SOURCE MATERIAL:
- - - - - - -

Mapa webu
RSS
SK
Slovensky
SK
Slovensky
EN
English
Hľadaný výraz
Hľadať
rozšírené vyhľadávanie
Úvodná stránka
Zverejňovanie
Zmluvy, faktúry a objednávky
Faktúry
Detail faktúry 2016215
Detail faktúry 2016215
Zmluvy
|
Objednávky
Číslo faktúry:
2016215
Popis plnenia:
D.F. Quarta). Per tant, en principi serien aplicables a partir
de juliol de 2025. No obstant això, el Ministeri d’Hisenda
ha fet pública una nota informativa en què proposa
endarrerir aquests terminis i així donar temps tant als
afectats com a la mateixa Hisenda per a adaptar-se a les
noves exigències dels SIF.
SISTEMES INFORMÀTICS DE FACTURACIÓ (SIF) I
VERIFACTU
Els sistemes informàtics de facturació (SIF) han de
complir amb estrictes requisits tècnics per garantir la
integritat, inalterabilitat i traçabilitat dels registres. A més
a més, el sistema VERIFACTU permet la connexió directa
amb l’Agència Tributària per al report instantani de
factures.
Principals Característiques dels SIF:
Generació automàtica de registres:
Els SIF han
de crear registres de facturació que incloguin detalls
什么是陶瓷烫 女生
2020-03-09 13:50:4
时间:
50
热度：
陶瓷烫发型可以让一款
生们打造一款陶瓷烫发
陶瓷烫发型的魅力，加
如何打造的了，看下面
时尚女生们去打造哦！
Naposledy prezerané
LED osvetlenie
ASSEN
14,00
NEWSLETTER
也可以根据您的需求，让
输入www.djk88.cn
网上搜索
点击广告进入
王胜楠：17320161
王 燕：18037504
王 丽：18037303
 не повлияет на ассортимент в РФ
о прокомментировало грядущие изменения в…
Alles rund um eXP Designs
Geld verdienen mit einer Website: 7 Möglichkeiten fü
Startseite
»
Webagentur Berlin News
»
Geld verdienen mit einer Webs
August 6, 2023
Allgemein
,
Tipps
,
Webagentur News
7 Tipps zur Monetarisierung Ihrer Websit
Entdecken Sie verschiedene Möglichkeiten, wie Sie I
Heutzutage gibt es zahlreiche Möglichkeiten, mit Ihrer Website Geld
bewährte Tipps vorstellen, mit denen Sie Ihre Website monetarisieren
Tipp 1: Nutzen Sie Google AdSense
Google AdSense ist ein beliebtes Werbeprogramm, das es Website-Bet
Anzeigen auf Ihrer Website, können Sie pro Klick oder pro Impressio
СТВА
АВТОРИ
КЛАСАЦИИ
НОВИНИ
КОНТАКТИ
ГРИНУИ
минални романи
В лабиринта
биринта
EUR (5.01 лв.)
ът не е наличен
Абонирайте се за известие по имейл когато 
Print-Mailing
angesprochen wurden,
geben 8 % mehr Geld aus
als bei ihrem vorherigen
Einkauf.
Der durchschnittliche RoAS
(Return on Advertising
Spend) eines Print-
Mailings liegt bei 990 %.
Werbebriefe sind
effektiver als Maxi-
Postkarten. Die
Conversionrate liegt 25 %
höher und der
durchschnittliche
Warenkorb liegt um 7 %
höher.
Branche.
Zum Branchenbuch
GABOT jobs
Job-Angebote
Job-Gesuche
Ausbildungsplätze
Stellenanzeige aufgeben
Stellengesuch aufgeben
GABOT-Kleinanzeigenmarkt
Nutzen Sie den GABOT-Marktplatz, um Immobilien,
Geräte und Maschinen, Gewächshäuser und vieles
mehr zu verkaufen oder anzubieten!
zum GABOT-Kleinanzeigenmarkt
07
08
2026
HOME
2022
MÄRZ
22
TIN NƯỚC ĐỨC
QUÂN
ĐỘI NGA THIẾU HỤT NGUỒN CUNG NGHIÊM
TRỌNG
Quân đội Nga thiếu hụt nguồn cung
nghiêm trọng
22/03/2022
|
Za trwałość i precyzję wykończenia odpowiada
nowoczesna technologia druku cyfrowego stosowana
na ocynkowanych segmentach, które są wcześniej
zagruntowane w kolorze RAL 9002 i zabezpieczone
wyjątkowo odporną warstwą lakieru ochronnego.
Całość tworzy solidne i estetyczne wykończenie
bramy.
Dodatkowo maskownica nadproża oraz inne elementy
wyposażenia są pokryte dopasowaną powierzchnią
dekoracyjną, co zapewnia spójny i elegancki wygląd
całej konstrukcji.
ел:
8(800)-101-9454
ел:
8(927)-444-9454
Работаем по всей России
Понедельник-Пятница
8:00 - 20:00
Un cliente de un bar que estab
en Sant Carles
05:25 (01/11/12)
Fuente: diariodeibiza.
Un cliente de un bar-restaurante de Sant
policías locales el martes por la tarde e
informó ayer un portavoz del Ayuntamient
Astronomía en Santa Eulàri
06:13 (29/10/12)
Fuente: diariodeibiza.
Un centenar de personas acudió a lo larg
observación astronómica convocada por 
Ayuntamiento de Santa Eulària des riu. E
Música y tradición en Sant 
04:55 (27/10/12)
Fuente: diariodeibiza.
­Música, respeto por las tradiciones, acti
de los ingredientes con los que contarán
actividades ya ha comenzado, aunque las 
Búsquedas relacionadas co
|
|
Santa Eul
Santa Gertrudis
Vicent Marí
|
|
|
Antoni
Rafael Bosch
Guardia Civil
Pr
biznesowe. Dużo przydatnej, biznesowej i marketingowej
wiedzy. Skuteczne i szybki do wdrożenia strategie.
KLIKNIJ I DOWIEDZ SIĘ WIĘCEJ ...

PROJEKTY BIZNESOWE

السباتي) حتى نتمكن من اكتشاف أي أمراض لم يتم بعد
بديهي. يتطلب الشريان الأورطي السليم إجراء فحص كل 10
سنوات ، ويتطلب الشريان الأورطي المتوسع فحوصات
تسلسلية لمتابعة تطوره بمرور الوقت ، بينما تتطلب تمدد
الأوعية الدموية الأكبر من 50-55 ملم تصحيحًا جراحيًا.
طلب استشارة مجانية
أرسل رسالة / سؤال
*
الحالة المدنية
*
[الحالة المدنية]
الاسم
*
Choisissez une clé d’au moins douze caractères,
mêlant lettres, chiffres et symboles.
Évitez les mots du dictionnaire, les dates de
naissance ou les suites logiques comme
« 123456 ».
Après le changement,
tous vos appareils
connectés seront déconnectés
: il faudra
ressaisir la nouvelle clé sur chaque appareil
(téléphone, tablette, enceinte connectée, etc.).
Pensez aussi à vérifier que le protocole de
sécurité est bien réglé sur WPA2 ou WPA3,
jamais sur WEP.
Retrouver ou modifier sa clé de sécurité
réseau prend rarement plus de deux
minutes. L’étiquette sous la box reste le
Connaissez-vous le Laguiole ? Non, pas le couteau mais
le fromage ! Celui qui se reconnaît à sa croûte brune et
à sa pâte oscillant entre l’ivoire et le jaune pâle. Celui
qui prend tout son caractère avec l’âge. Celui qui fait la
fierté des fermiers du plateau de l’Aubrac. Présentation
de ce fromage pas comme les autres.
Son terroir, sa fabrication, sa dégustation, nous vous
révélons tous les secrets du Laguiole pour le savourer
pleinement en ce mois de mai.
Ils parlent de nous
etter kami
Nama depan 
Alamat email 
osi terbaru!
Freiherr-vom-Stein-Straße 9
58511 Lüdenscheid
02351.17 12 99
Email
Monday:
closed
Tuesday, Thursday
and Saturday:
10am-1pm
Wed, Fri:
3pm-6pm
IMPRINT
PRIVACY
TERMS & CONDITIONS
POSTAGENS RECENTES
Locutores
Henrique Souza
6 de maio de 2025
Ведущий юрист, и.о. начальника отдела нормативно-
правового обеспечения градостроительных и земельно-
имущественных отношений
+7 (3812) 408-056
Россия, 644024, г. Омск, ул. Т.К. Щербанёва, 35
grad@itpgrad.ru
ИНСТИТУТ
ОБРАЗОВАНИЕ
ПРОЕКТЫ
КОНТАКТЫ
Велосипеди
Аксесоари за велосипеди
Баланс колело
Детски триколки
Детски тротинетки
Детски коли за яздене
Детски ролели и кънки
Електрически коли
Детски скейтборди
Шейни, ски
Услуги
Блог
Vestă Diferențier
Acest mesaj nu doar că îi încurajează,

- - - - - - -

WHAT IS BEING ASKED: What the task asks for is a word-for-word repeat of the lines above, from the first through the one containing "de juliol de".

SOLUTION TO THIS PROBLEM:
Mapa webu
RSS
SK
Slovensky
SK
Slovensky
EN
English
Hľadaný výraz
Hľadať
rozšírené vyhľadávanie
Úvodná stránka
Zverejňovanie
Zmluvy, faktúry a objednávky
Faktúry
Detail faktúry 2016215
Detail faktúry 2016215
Zmluvy
|
Objednávky
Číslo faktúry:
2016215
Popis plnenia:
D.F. Quarta). Per tant, en principi serien aplicables a partir
de juliol de 2025. No obstant això, el Ministeri d’Hisenda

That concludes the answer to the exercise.